He Dasa, Wu Qiuyao, Tian Pu, Liu Yin, Jia Zhenchang, Li Zhenwei, Wang Yuan, Jin Yuchen, Luo Wenqian, Li Ling, Zhang Peiyuan, Jin Qianlu, Zhao Wenjing, Hu Weiguo, Liang Yajun, Zhou Bin, Yang Qifeng, Jiang Yi-Zhou, Shao Zhi-Ming, Hu Guohong
CAS Key Laboratory of Tissue Microenvironment and Tumor, Shanghai Institute of Nutrition and Health, University of Chinese Academy of Sciences, Chinese Academy of Sciences, Shanghai 200031, China.
Department of Breast Surgery, Fudan University Shanghai Cancer Center, Shanghai 200032, China.
Cancer Cell. 2025 Jun 24. doi: 10.1016/j.ccell.2025.06.007.

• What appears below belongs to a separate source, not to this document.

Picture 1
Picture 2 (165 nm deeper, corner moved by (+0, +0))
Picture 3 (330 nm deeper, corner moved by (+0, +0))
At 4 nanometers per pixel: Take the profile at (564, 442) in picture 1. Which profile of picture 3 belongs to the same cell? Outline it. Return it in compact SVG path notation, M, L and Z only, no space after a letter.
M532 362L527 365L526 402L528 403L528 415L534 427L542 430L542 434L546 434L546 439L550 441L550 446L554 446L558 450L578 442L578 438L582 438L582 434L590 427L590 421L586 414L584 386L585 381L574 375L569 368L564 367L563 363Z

Disseminated tumor cells (DTCs) can remain in a non-proliferative, dormant state for years in distant organs, but the exogenous causes triggering their reactivation and metastatic colonization are unclear. Here, we demonstrate that chemotherapeutic drugs, including doxorubicin and cisplatin, enhance proliferation and lung metastasis of dormant breast cancer cells. Using a recombinase-based dormancy tracing system, DormTracer, we confirm chemotherapy-induced reactivation of dormant DTCs leading to metastatic relapse. Mechanistically, chemotherapy induces fibroblast senescence, which promotes formation of neutrophil extracellular traps (NETs) through secreted proteins. NETs promote dormant DTC proliferation through extracellular matrix remodeling. Importantly, combining senolytic drugs, dasatinib and quercetin, with doxorubicin inhibits post-therapy DTC reactivation and suppresses metastatic relapse. This study provides direct evidence of dormancy awakening and reveals a mechanism underlying detrimental effect of chemotherapy on metastasis, highlighting potential strategies to improve cancer treatment.
播散肿瘤细胞(DTCs)可在远处器官中处于非增殖性休眠状态数年,但触发其重新激活和转移定植的外部原因尚不清楚。在此,我们证明包括阿霉素和顺铂在内的化疗药物可增强休眠乳腺癌细胞的增殖和肺转移。使用基于重组酶的休眠追踪系统DormTracer,我们证实化疗诱导休眠DTCs重新激活,导致转移复发。从机制上讲,化疗诱导成纤维细胞衰老,通过分泌蛋白促进中性粒细胞胞外陷阱(NETs)的形成。NETs通过细胞外基质重塑促进休眠DTCs增殖。重要的是,将衰老细胞溶解药物达沙替尼和槲皮素与阿霉素联合使用可抑制治疗后DTCs的重新激活并抑制转移复发。本研究提供了休眠唤醒的直接证据,并揭示了化疗对转移产生有害影响的潜在机制,突出了改善癌症治疗的潜在策略。